This alone doesn't imply that the limit we're dealing with is $0$, but now it will be much easier to prove that it is.
Let $\varepsilon>0$, and WLOG I'll assume that $\varepsilon < \pi$. If we choose $a$ such that $0<a<\dfrac{\varepsilon}{2}$, and $N\in\mathbb{N}$ which verifies $$n\geq N\implies \Bigg|\int_{a}^{\dfrac{\pi}{2}}\cos(t)^{n}dt\Bigg|=\int_{a}^{\dfrac{\pi}{2}}\cos(t)^{n}dt<\dfrac{\varepsilon}{2}$$ we have that, given $n\in\mathbb{N}, n\geq N$,
$$\Bigg|\int_{0}^{\dfrac{\pi}{2}}\cos(t)^{n}dt\Bigg|=\int_{0}^{\dfrac{\pi}{2}}\cos(t)^{n}dt=\int_{0}^{a}\cos(t)^{n}dt+\int_{a}^{\dfrac{\pi}{2}}\cos(t)^{n}dt\leq \int_{0}^{a}1dt+\int_{a}^{\dfrac{\pi}{2}}\cos(t)^{n}dt=a+\int_{a}^{\dfrac{\pi}{2}}\cos(t)^{n}dt<\dfrac{\varepsilon}{2}+\dfrac{\varepsilon}{2}=\varepsilon$$
So we can conclude that $$\lim_{n\to\infty}\int_{0}^{\dfrac{\pi}{2}}\cos(t)^{n}dt=0$$
On
Let $I_n=\int_0^{\pi/2}(\cos x)^ndx.$
For $x\in [0,\pi/2]$ we have $0\leq (\cos x)^{n+1}\leq (\cos x)^n\leq 1.$ So $0\leq I_{n+1}\leq I_n\leq \pi/2.$.... So $$L=\lim_{n\to \infty}I_n$$ exists and is not negative.
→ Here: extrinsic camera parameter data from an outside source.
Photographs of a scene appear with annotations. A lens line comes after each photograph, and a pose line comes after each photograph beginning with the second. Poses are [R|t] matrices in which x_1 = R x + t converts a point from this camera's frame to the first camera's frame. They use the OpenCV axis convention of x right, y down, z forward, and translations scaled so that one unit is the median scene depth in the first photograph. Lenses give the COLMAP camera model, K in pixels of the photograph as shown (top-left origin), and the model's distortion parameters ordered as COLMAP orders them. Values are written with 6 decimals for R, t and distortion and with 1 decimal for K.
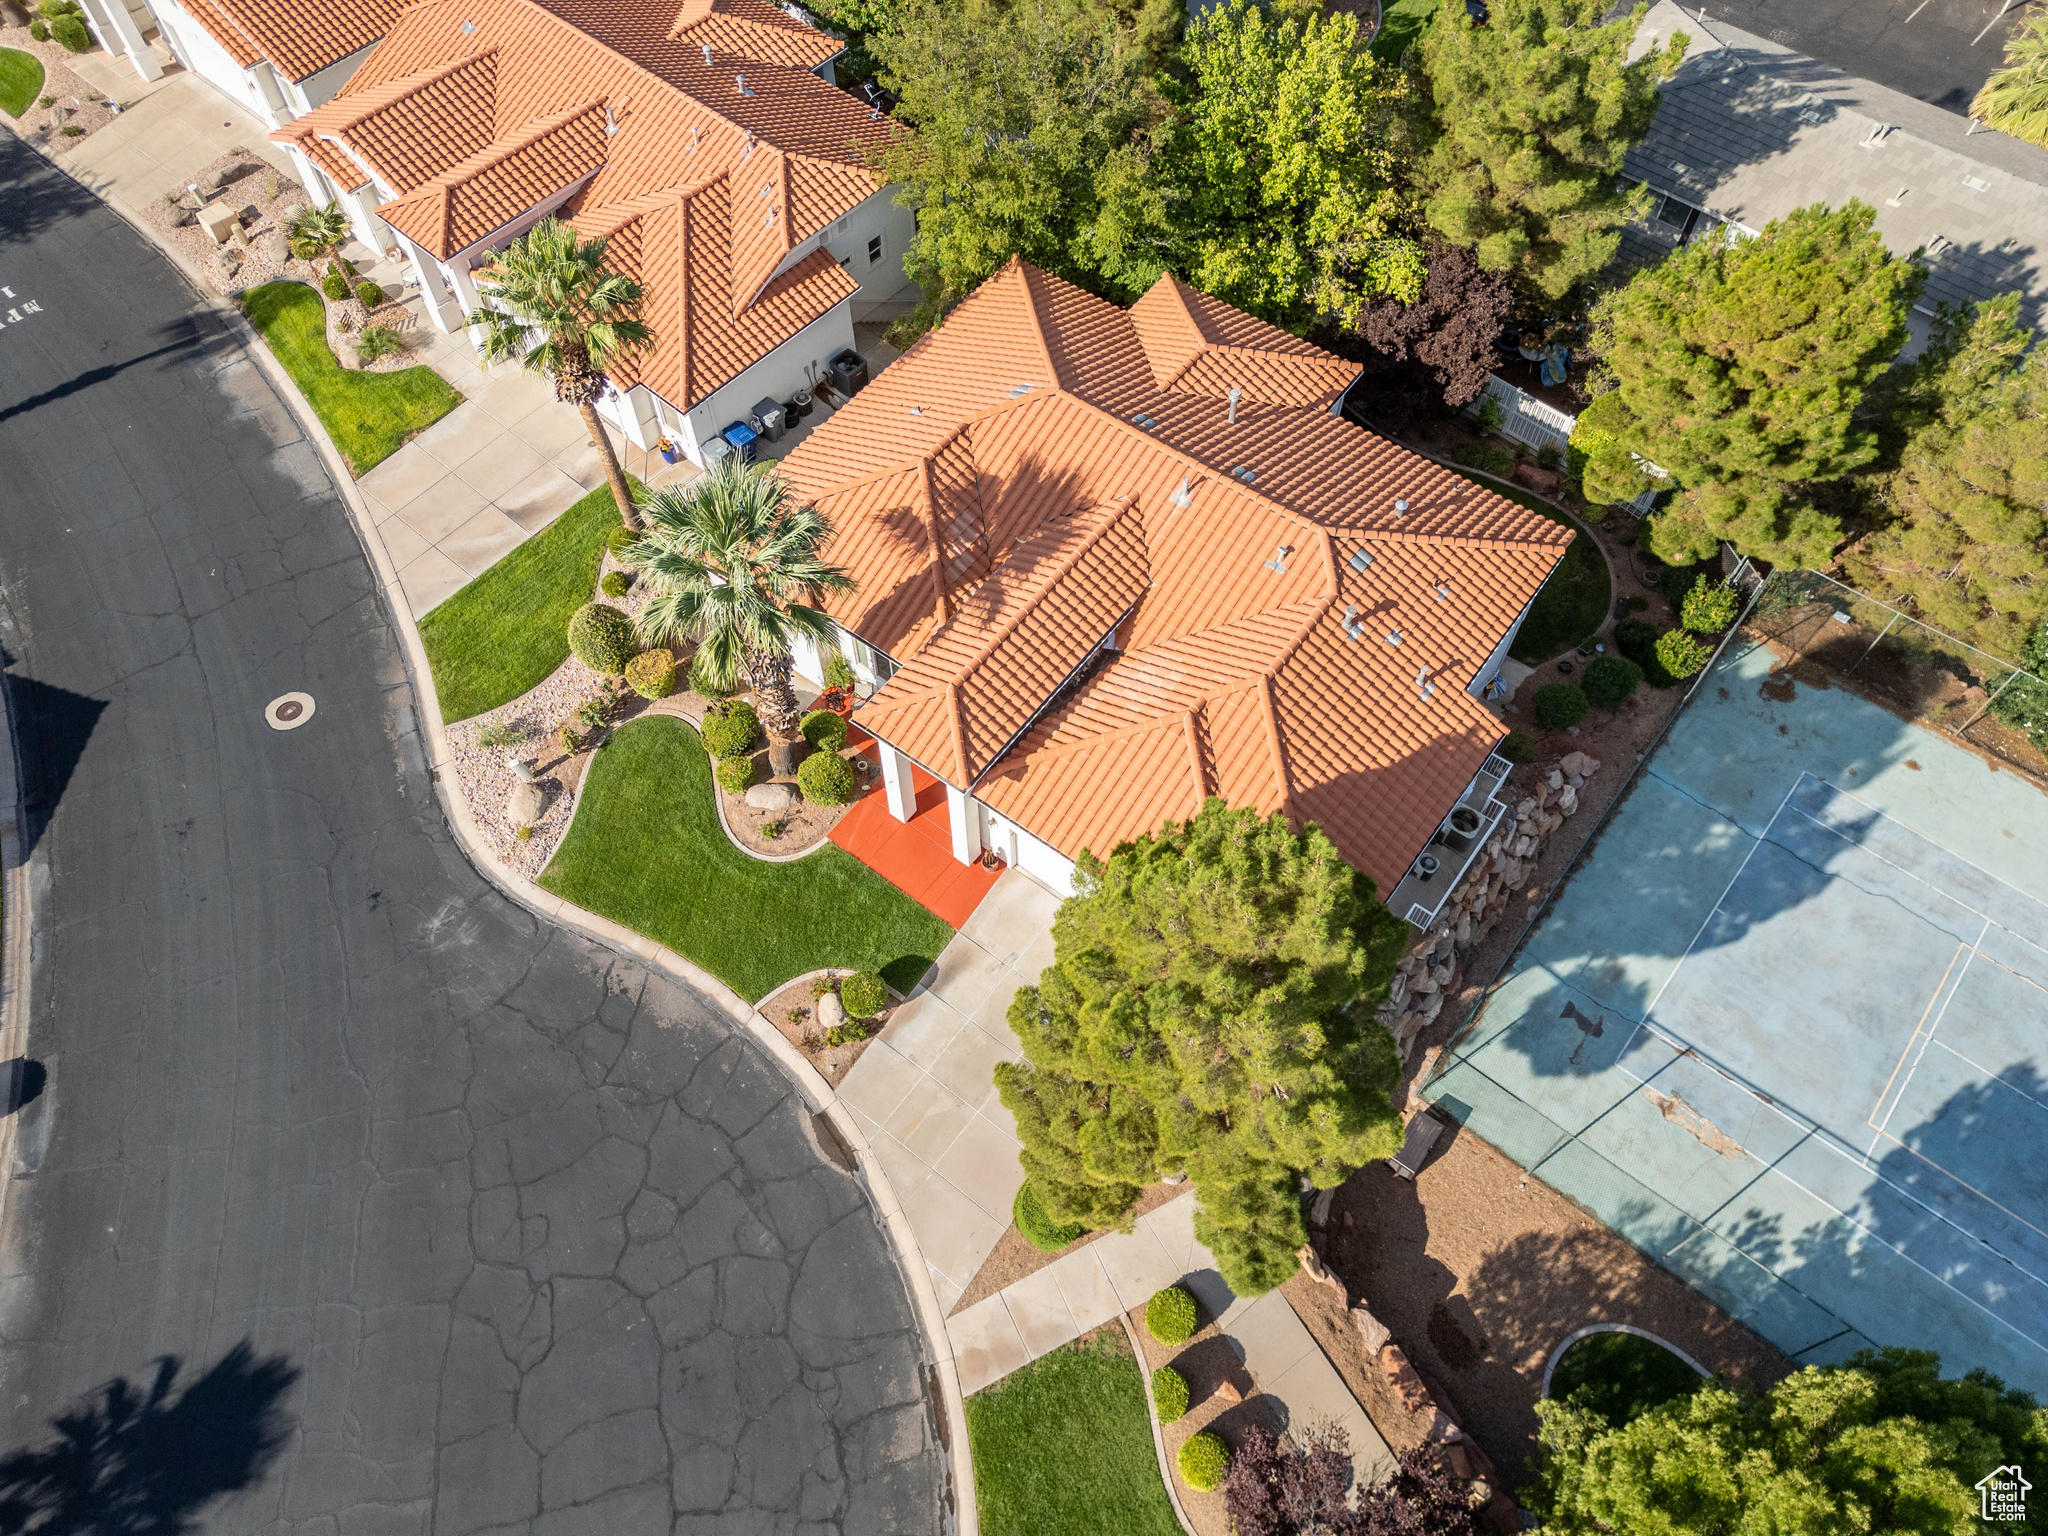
lens RADIAL K [[1436.9, 0, 1026.0], [0, 1436.9, 767.4], [0, 0, 1]] dist [0.068919, -0.068313]
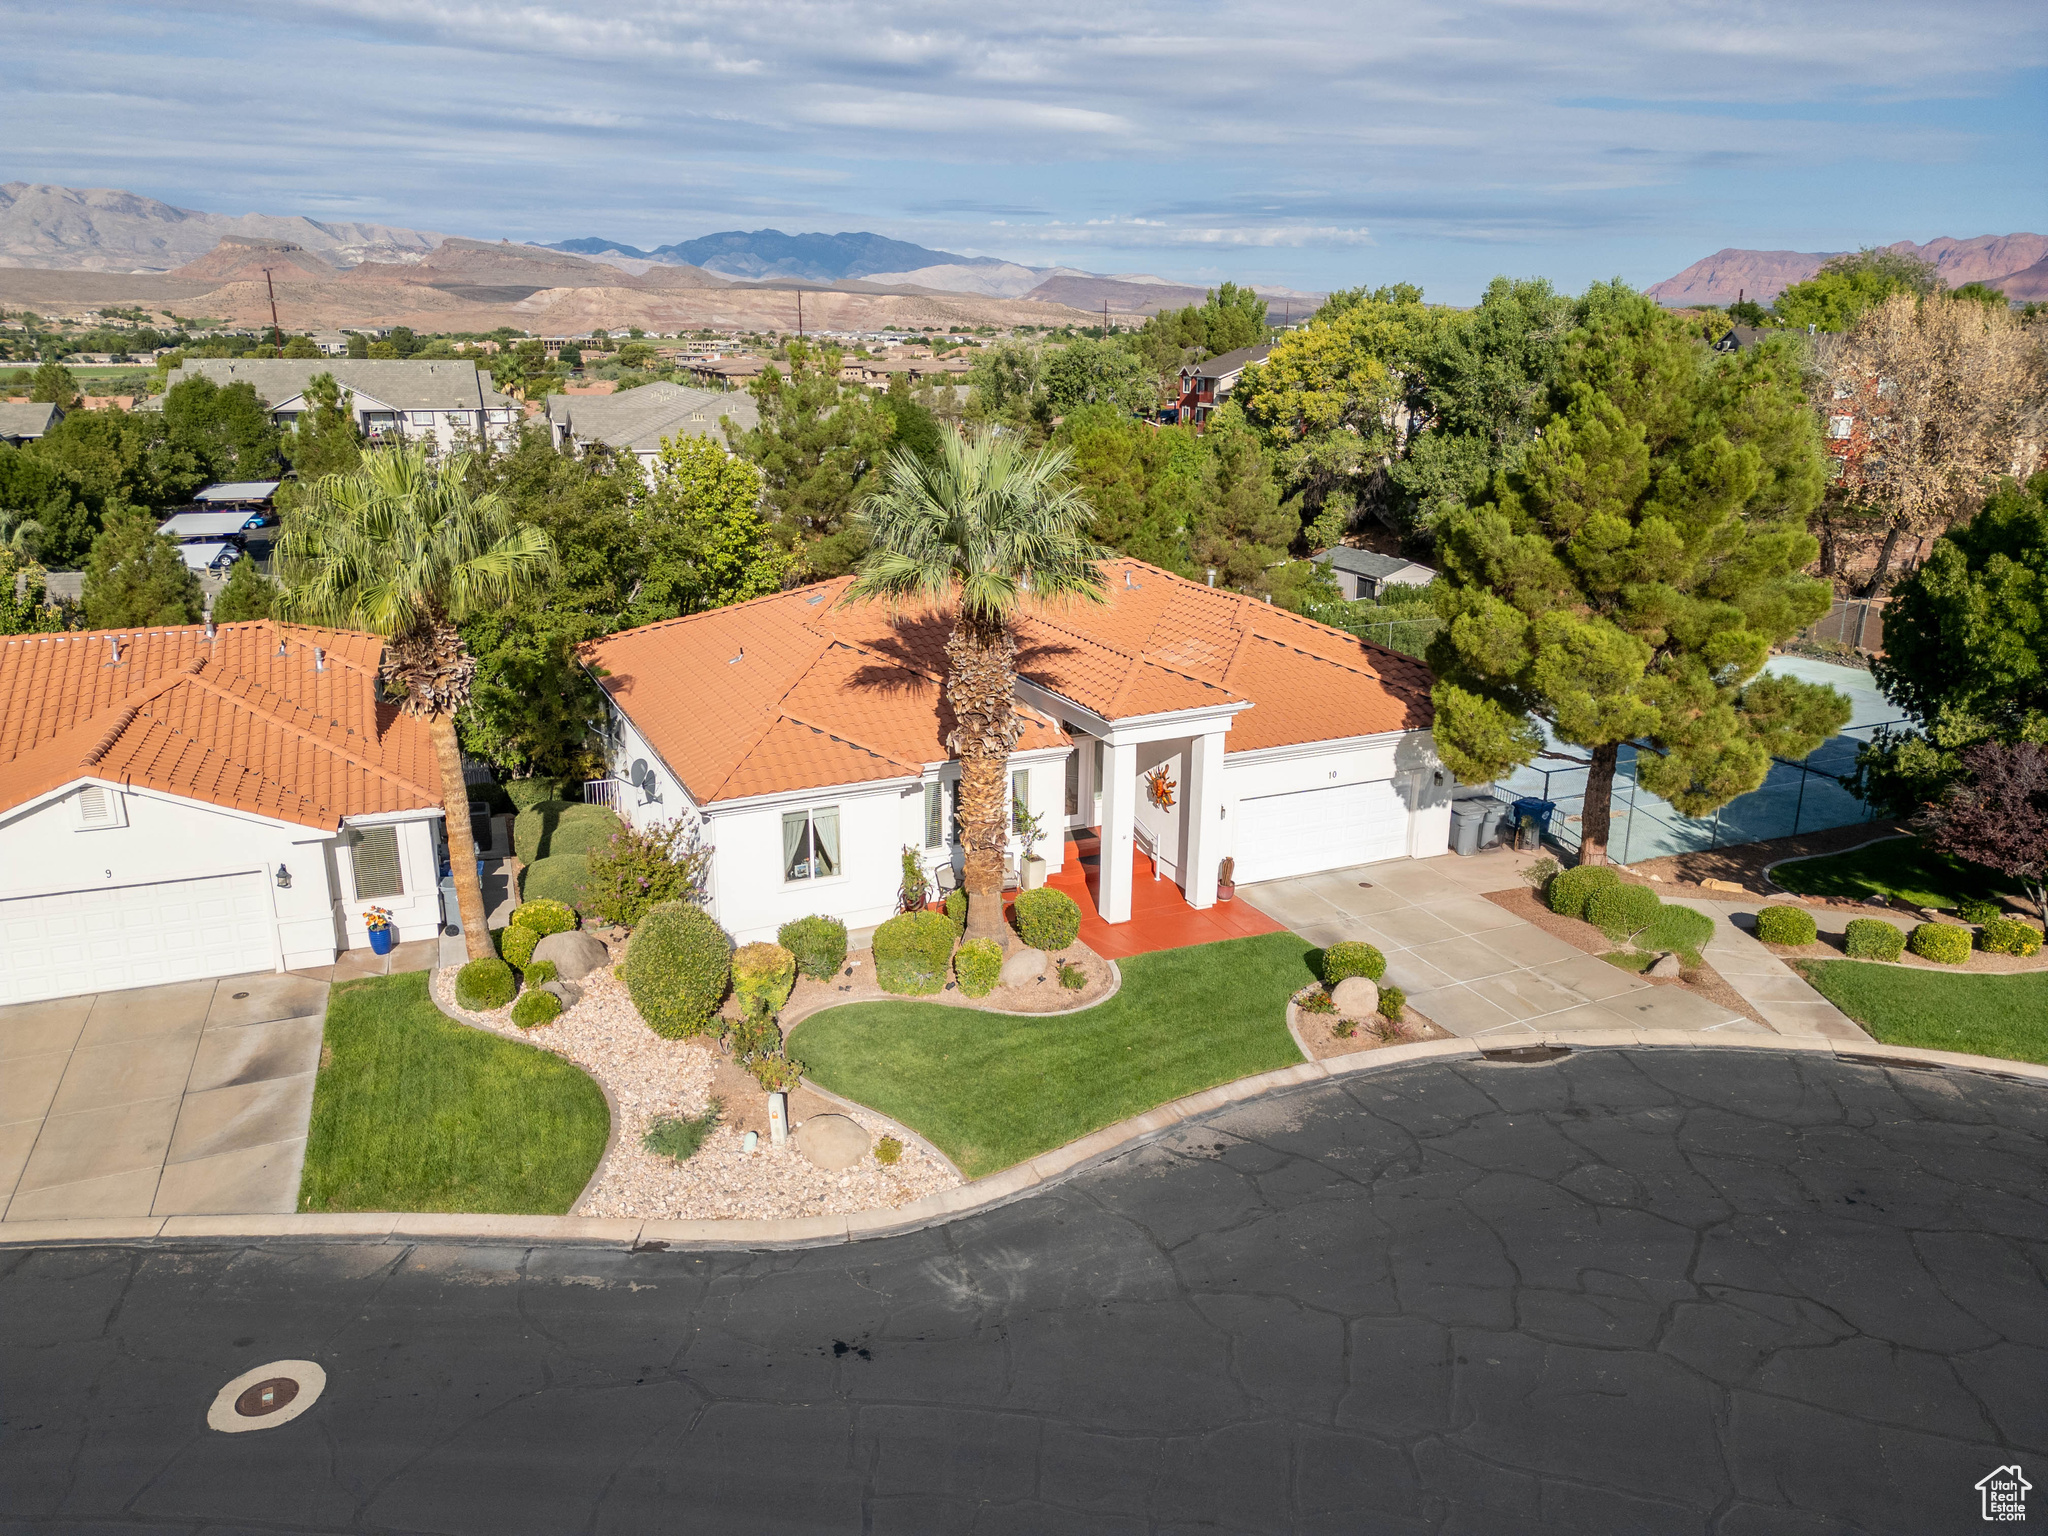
lens RADIAL K [[1434.2, 0, 1028.9], [0, 1434.2, 765.4], [0, 0, 1]] dist [0.063997, -0.054301]
pose [[0.458792, -0.248348, 0.853131, -0.829220], [0.745420, 0.630137, -0.217434, 0.124174], [-0.483590, 0.735698, 0.474225, 0.612566]]
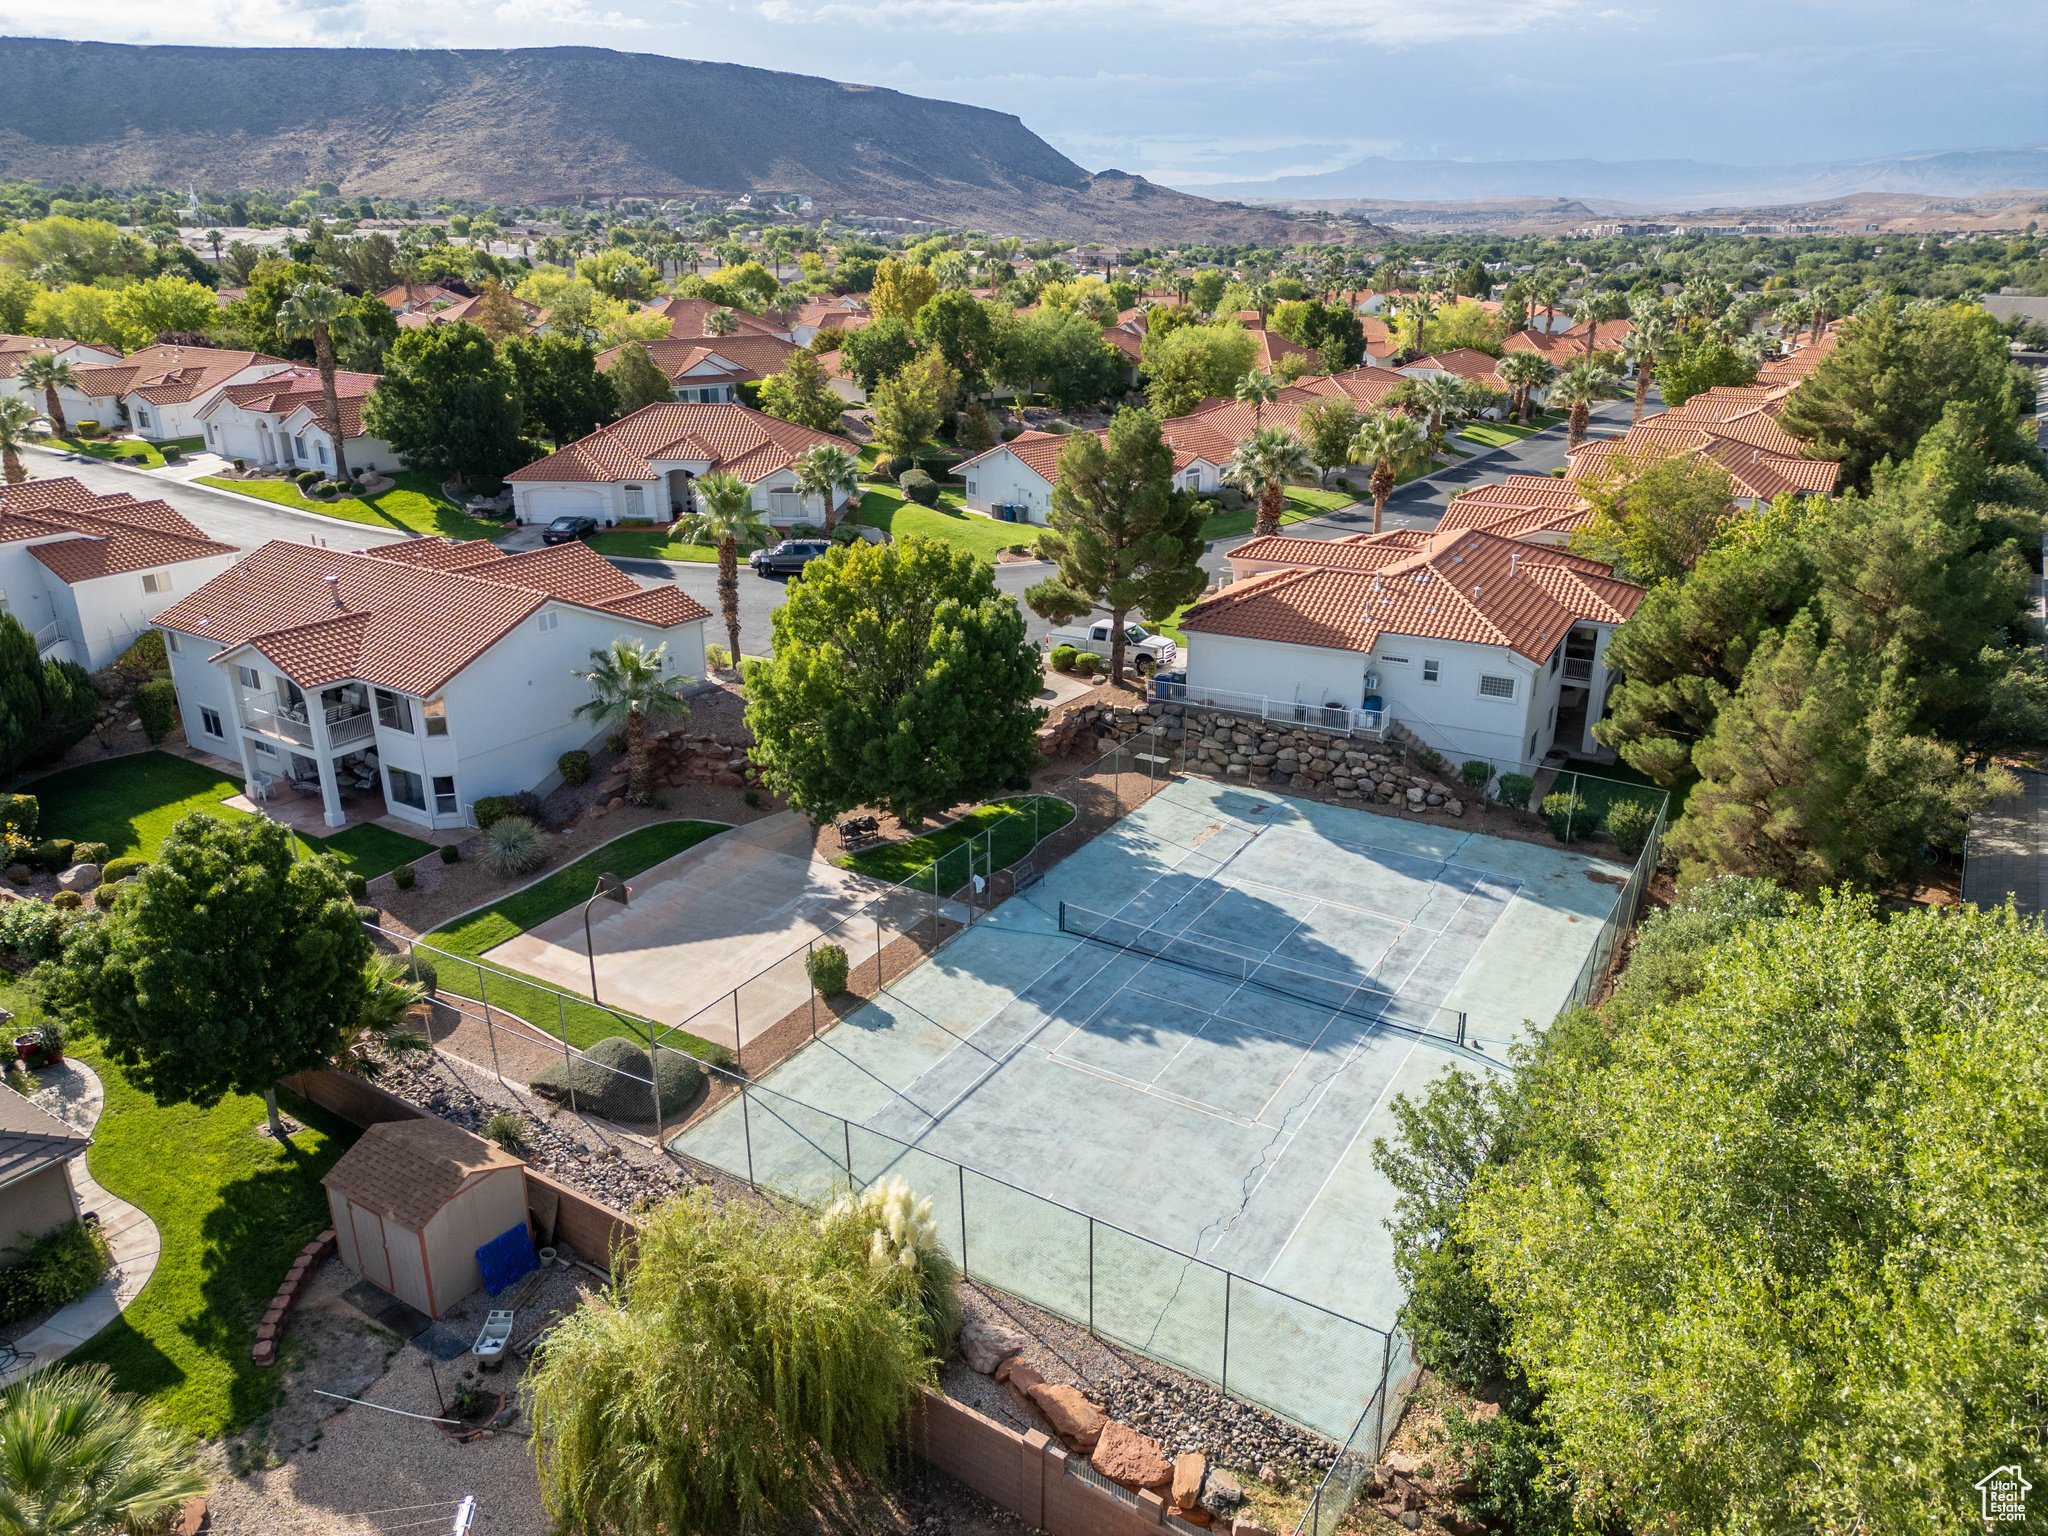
lens RADIAL K [[1424.0, 0, 1024.0], [0, 1424.0, 768.0], [0, 0, 1]] dist [0.075015, -0.079145]
pose [[0.139192, 0.359990, -0.922514, 1.872766], [-0.832734, 0.546686, 0.087686, 0.235855], [0.535891, 0.756004, 0.375871, 0.242818]]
For $k\geq 1$ we have $$I_n=\int_0^{\pi/2k}(\cos x)^ndx +\int_{\pi/2k}^{\pi/2}(\cos x)^ndx\leq$$ $$\leq \int_0^{\pi/2k}(1)^ndx+\int_{\pi/2k}^{\pi/2}(\cos \pi/2k)^ndx=$$ $$=\pi/2k+(\pi/2-\pi/2k)(\cos \pi/2k)^n.$$ In this last expression, keeping $k$ fixed and letting $n \to \infty,$ we have $(\cos \pi/2k)^n\to 0.$ Therefore $$L\leq \pi/2k +(\pi/2-\pi/2k)(0)=\pi /2k.$$ That is, $$\forall k\geq 1\;(0\leq L\leq \pi/2k).$$ So $L=0.$
HINT: $\forall\varepsilon>0 \exists\delta>0: \cos x<1-\varepsilon$ on $(\delta,\pi/2]$ and $\delta$ decreases to $0$ when $\varepsilon$ tends to $0$.